▶ [Work to complete] The span to copy runs from the line containing "jantung ini punya" to the last line below. Copy it exactly, with nothing else.

(Transcribed page contents)

-.-.-

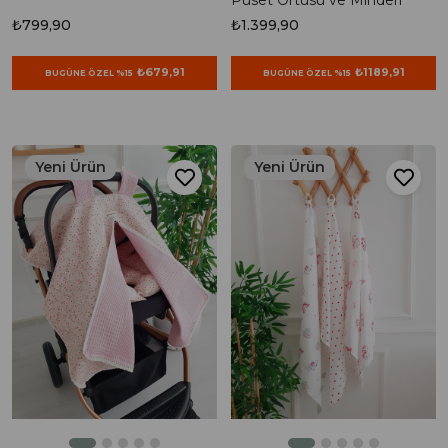
Puset Örtüsü ve Minderi
₺799,90
₺1.399,90
₺679,91
₺1189,91
BUGÜNE ÖZEL %15
BUGÜNE ÖZEL %15
Yeni Ürün
Yeni Ürün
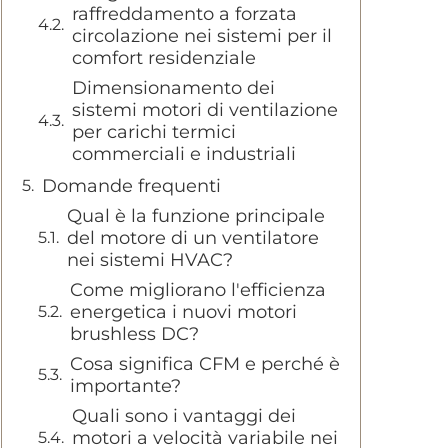
raffreddamento a forzata
circolazione nei sistemi per il
comfort residenziale
Dimensionamento dei
sistemi motori di ventilazione
per carichi termici
commerciali e industriali
Domande frequenti
Qual è la funzione principale
del motore di un ventilatore
nei sistemi HVAC?
Come migliorano l'efficienza
energetica i nuovi motori
brushless DC?
Cosa significa CFM e perché è
importante?
Quali sono i vantaggi dei
motori a velocità variabile nei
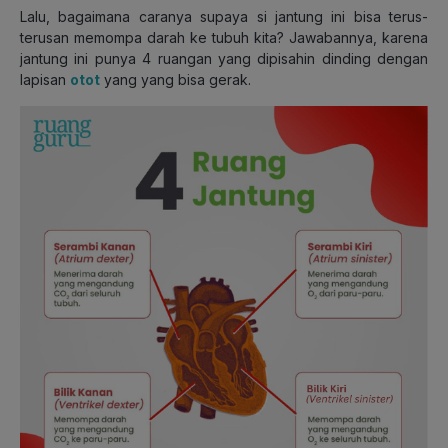
Lalu, bagaimana caranya supaya si jantung ini bisa terus-
terusan memompa darah ke tubuh kita? Jawabannya, karena
jantung ini punya 4 ruangan yang dipisahin dinding dengan
lapisan
otot
yang yang bisa gerak.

-.-.-

▶ [Solution for this task]
jantung ini punya 4 ruangan yang dipisahin dinding dengan
lapisan
otot
yang yang bisa gerak.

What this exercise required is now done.